This sculpture is a full-sized, draped female figure, known as a Caryatid, sculpted out of marble between 421-406 B.C. during Athens' Golden Age. It originally served as one of six supporting figures for the south porch of the Erectheion located on the Athenian Acropolis. This sculpture stands at approximately 7.5 feet indicating the emphasis on majesty and symbolism within Ancient Greek culture.

This Caryatid showcases her peplos, a traditional wool garment, enveloping her form in meticulously rendered folds which imply movement and life. Her hair is a sequence of carefully carved braids and curls.

The figure's pose, slight bending at one knee, subtly suggests balance, as if weight is distributed equally across both legs. Her arms are crossed and elevated towards her torso, potentially indicating she is holding an invisible object. Subtle carving defines her expression as one of solemn dignity.
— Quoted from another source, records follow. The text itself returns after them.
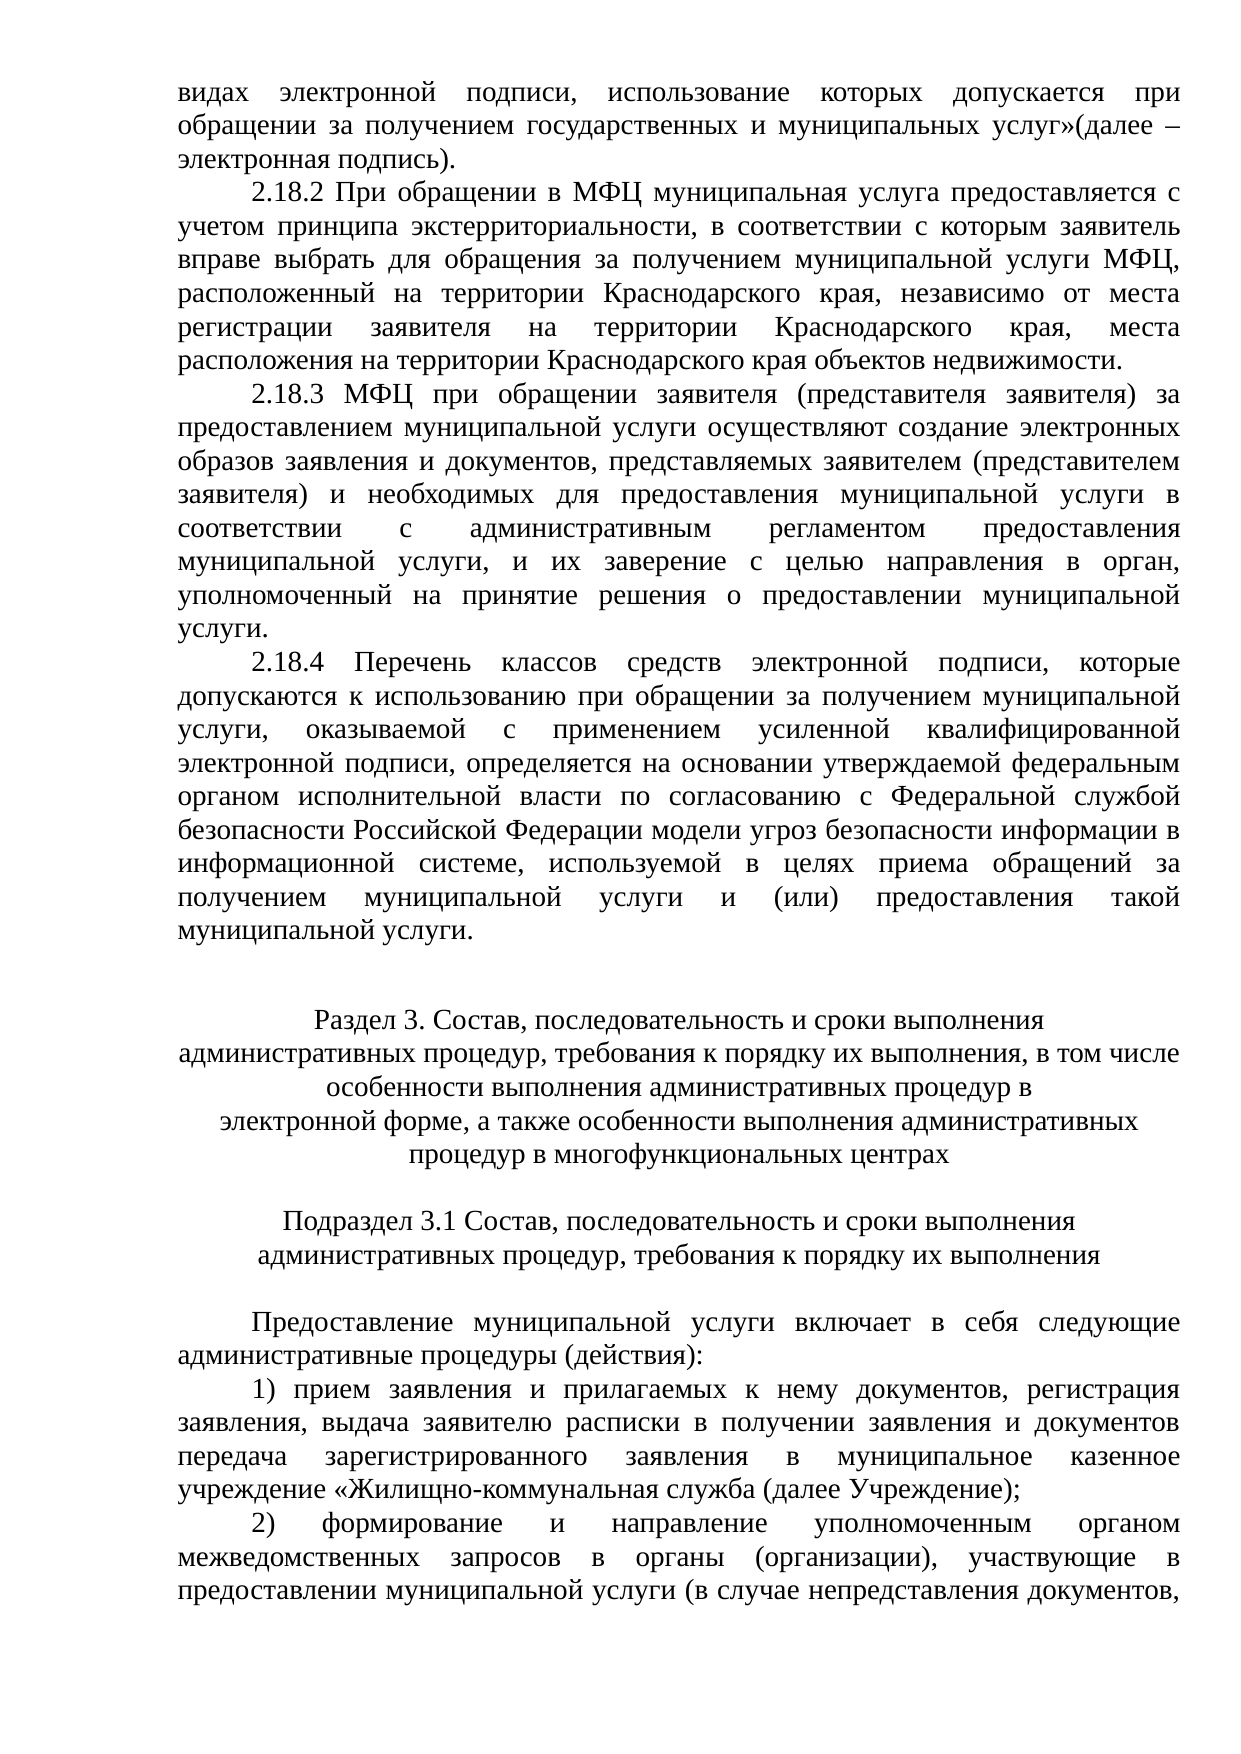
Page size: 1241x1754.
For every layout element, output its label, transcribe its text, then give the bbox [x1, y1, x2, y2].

text 1) прием заявления и прилагаемых к нему документов, регистрация заявления, выдача заявителю расписки в получении заявления и документов передача зарегистрированного заявления в муниципальное казенное учреждение «Жилищно-коммунальная служба (далее Учреждение); [177, 1371, 1181, 1505]
text 2.18.3 МФЦ при обращении заявителя (представителя заявителя) за предоставлением муниципальной услуги осуществляют создание электронных образов заявления и документов, представляемых заявителем (представителем заявителя) и необходимых для предоставления муниципальной услуги в соответствии с административным регламентом предоставления муниципальной услуги, и их заверение с целью направления в орган, уполномоченный на принятие решения о предоставлении муниципальной услуги. [177, 376, 1181, 644]
text 2.18.2 При обращении в МФЦ муниципальная услуга предоставляется с учетом принципа экстерриториальности, в соответствии с которым заявитель вправе выбрать для обращения за получением муниципальной услуги МФЦ, расположенный на территории Краснодарского края, независимо от места регистрации заявителя на территории Краснодарского края, места расположения на территории Краснодарского края объектов недвижимости. [177, 174, 1181, 376]
text Подраздел 3.1 Состав, последовательность и сроки выполнения [177, 1203, 1181, 1237]
text Предоставление муниципальной услуги включает в себя следующие административные процедуры (действия): [177, 1304, 1181, 1371]
text административных процедур, требования к порядку их выполнения [177, 1237, 1181, 1270]
text видах электронной подписи, использование которых допускается при обращении за получением государственных и муниципальных услуг»(далее – электронная подпись). [177, 74, 1181, 174]
text 2.18.4 Перечень классов средств электронной подписи, которые допускаются к использованию при обращении за получением муниципальной услуги, оказываемой с применением усиленной квалифицированной электронной подписи, определяется на основании утверждаемой федеральным органом исполнительной власти по согласованию с Федеральной службой безопасности Российской Федерации модели угроз безопасности информации в информационной системе, используемой в целях приема обращений за получением муниципальной услуги и (или) предоставления такой муниципальной услуги. [177, 644, 1181, 946]
text Раздел 3. Состав, последовательность и сроки выполнения [177, 1002, 1181, 1036]
text 2) формирование и направление уполномоченным органом межведомственных запросов в органы (организации), участвующие в предоставлении муниципальной услуги (в случае непредставления документов, [177, 1505, 1181, 1606]
text административных процедур, требования к порядку их выполнения, в том числе особенности выполнения административных процедур в [177, 1036, 1181, 1103]
text электронной форме, а также особенности выполнения административных процедур в многофункциональных центрах [177, 1103, 1181, 1170]
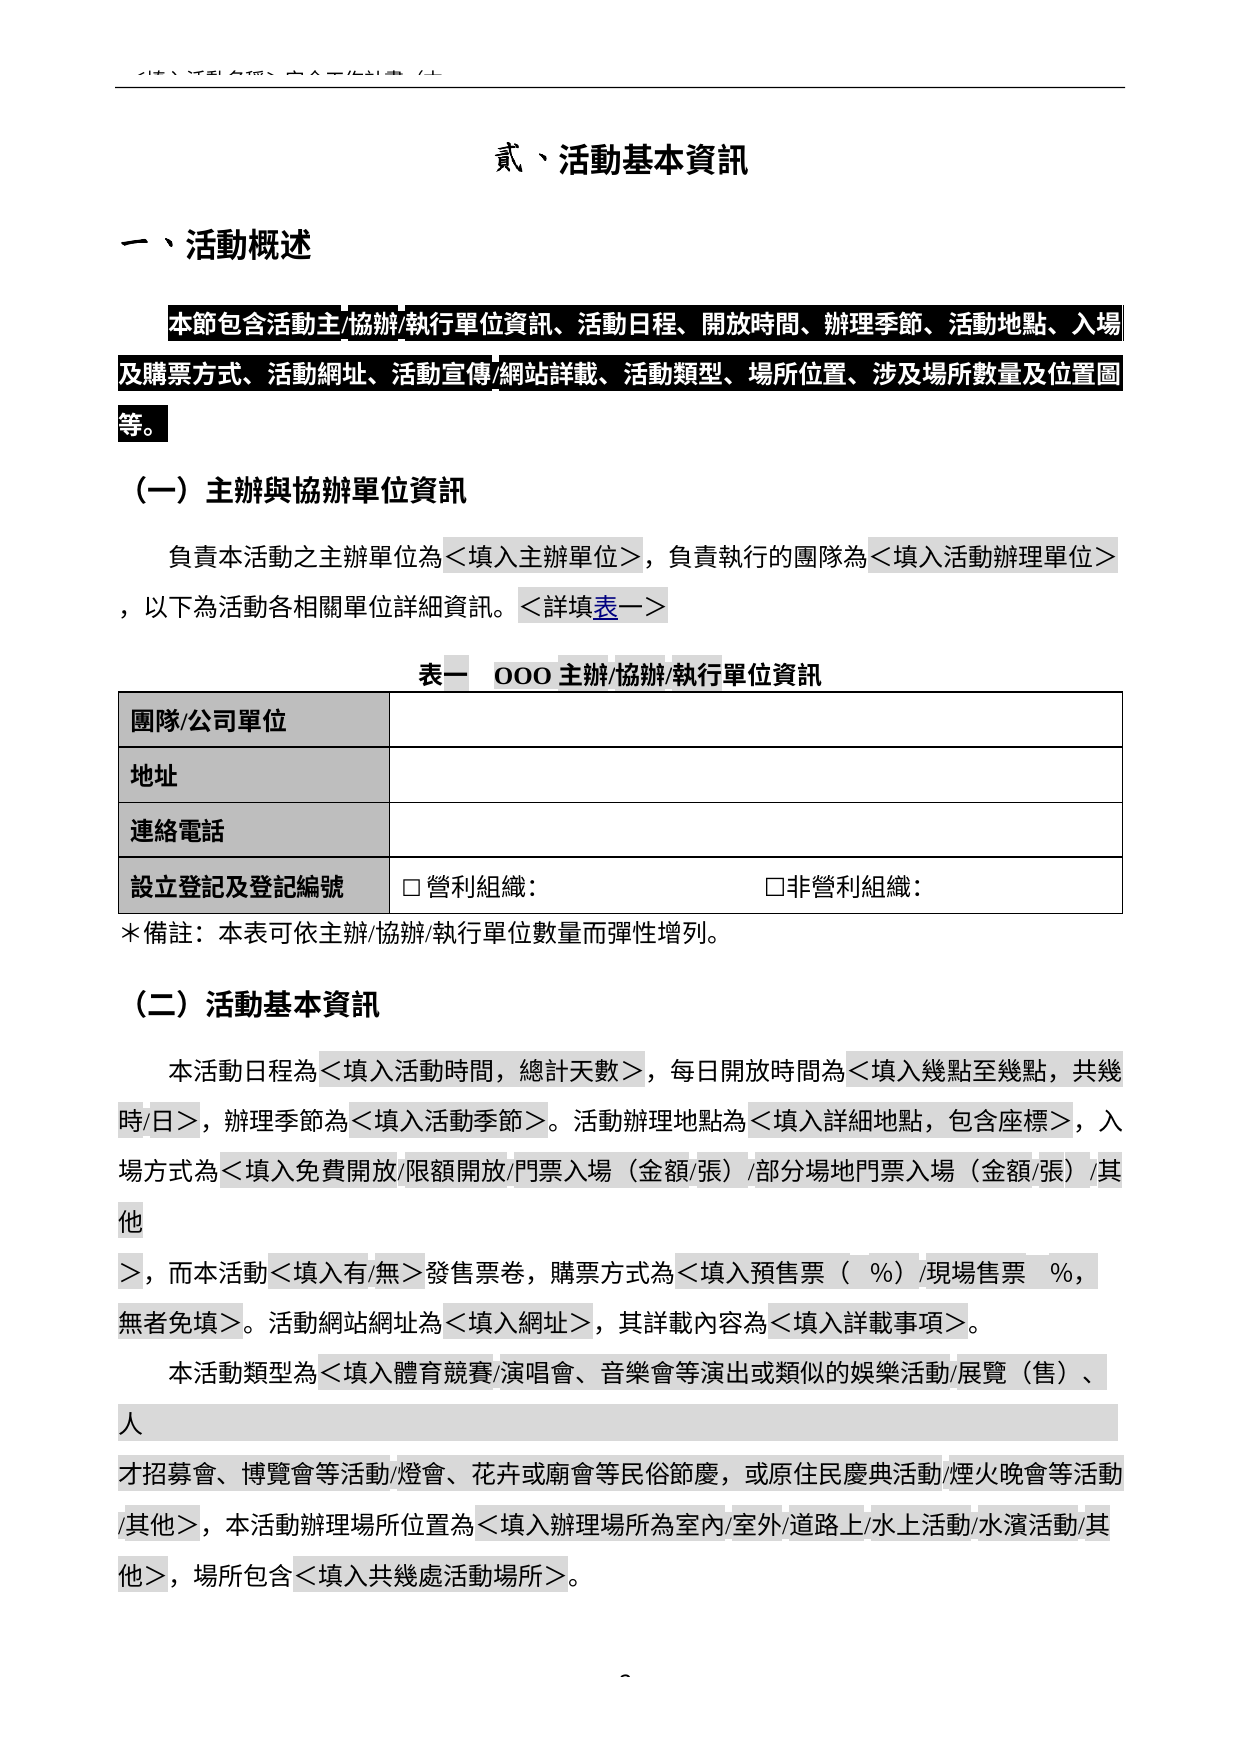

Functionally, Caryatids replaced regular columns in Erectheion architecture, a unique innovation in a period favoring aesthetic homogeneity. Each of the Caryatids was distinct in posture and drape. The statue's survival through centuries of natural and man-made disturbances speaks to the resilience of Ancient Greek civilization.

The Caryatids symbolize the maidens of Caryae, Laconia. Their etymology lies in these maidens' betrayal of Greece during the Persian Wars; their eternal penance symbolized by the perpetual burden of supporting the building.